Discouraging data about the state of the automobile industry was released last week. The opening adjective hardly does justice to what is going on in a backbone industry of the U. S. economy.

The decline in auto sales will very likely be felt locally, with the shock wave reverberating across Fauquier County.

In September, Chrysler, Ford and Toyota sold less than 70 percent of the cars and trucks that they moved off showroom floors in September a year ago.

Sluggish sales partially reflect the general public's reluctance to buy big-ticket items with the economy in such disarray.

Very few people are looking to buy because they’re unsure what’s going to happen,” an executive with a local car dealership told us last week.

In large part, plunging sales also indicate consumers' inability to get credit, exacerbated by the Wall Street meltdown.

"It’s harder to get a loan than it was six months ago and six months ago it was harder than it was 12 months ago," the car dealer lamented. "Banks are not looking at things as they did in the past. And a lot of them don’t have money to lend.”

If you had a pretty good credit record a year ago, you had about a 90 percent chance of getting a car loan, according to industry calculations. That has fallen to about 60 percent today. If your credit history was not quite so sterling, you had about a 60 percent chance of nailing the loan a year ago. Today, your chances are a about one in 10.

Housing has been in the doldrums for 18 months and more, even if Fauquier County has been relatively unscathed as compared to much of the rest of the country. In many respects, the downturn in car sales is more worrisome because it is unlikely that it will not treat us so kindly.

Our housing market is somewhat insulated from ups and downs, at least their extremes. But we are exposed by our need for vehicles.
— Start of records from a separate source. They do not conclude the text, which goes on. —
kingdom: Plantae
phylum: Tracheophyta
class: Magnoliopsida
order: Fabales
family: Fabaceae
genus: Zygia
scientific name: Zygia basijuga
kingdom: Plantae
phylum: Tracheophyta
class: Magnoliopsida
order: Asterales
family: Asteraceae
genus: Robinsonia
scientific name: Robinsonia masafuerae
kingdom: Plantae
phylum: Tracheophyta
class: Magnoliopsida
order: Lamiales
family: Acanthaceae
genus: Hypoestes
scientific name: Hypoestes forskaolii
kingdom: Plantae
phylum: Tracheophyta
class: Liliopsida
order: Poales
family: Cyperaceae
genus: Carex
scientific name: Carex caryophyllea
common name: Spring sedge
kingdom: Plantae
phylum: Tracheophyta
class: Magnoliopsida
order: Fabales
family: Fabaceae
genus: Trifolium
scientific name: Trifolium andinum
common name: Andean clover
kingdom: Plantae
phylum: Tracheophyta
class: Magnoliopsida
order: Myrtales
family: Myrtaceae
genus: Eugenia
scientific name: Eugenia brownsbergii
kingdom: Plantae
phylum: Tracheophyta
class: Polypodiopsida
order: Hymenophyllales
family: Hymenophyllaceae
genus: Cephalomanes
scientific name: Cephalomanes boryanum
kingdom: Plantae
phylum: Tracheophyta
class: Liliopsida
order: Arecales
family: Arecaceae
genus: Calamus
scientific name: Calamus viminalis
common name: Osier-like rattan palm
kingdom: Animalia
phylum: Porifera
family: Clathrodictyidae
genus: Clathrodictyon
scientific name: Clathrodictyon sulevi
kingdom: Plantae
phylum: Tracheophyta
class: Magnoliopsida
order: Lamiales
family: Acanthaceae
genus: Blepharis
Many of our residents are commuters. They need good, solid transportation on which they can depend. Other than that, Fauquier's sheer size — 660 square miles, and some 60-plus miles from Goldvein to Paris — increases our dependency.

Being unwilling to buy a car because of nervousness over the general economy is one thing. Most would call it prudence. Being unable to buy a car because of a vanishing credit market is something else altogether.

The health of the auto industry is an important national issue; it directly employs hundreds of thousands of men and women and indirectly employs millions more.

It is a state issue; every new car sold adds a pile of money to the state's coffers through sales taxes and fees.

It is a local issue; Fauquier car dealerships provide jobs for a number of people who, in turn, spend their paychecks locally in support of other businesses. More than that, car dealerships are deservedly lauded for their local philanthropy. Worthy causes can always count on their support.

After all the hand-wringing and night sweats, Congress has passed a bailout bill, and credit will start to flow, or so the theory goes.

Would that it were so easy to address the more fundamental problems — housing prices still in free fall, and many, many more headed to foreclosure; Detroit's sluggishness in producing cars and trucks that are more realistic for a constrained new world; our financial inability to muster a second bailout.

And the first one is so flawed, anther will almost certainly be necessary.

Many respected economists reckon that only about half to two-thirds of the houses that will fall into foreclosure have done so. Where we are going to find the money for round two of a Wall Street bailout is anyone's guess.